**Exercise aim**
Copy the full listing exactly, word for word.

**Data records**
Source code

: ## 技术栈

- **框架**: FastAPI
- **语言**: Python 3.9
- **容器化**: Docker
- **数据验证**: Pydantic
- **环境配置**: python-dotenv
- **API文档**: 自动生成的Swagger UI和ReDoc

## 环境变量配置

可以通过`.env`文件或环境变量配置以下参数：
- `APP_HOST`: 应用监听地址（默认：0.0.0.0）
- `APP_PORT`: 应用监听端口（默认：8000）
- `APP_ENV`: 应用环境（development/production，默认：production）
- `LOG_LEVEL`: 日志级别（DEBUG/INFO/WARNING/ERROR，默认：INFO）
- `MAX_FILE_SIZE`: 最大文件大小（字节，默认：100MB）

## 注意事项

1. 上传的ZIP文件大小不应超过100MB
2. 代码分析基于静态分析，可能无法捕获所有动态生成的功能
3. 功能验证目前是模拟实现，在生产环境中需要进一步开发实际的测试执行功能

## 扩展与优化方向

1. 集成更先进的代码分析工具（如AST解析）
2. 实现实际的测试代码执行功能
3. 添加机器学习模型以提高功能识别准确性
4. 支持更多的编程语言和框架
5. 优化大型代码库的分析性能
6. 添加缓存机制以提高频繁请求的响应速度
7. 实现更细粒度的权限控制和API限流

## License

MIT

**Response to the task**
Source code

: ## 技术栈

- **框架**: FastAPI
- **语言**: Python 3.9
- **容器化**: Docker
- **数据验证**: Pydantic
- **环境配置**: python-dotenv
- **API文档**: 自动生成的Swagger UI和ReDoc

## 环境变量配置

可以通过`.env`文件或环境变量配置以下参数：
- `APP_HOST`: 应用监听地址（默认：0.0.0.0）
- `APP_PORT`: 应用监听端口（默认：8000）
- `APP_ENV`: 应用环境（development/production，默认：production）
- `LOG_LEVEL`: 日志级别（DEBUG/INFO/WARNING/ERROR，默认：INFO）
- `MAX_FILE_SIZE`: 最大文件大小（字节，默认：100MB）

## 注意事项

1. 上传的ZIP文件大小不应超过100MB
2. 代码分析基于静态分析，可能无法捕获所有动态生成的功能
3. 功能验证目前是模拟实现，在生产环境中需要进一步开发实际的测试执行功能

## 扩展与优化方向

1. 集成更先进的代码分析工具（如AST解析）
2. 实现实际的测试代码执行功能
3. 添加机器学习模型以提高功能识别准确性
4. 支持更多的编程语言和框架
5. 优化大型代码库的分析性能
6. 添加缓存机制以提高频繁请求的响应速度
7. 实现更细粒度的权限控制和API限流

## License

MIT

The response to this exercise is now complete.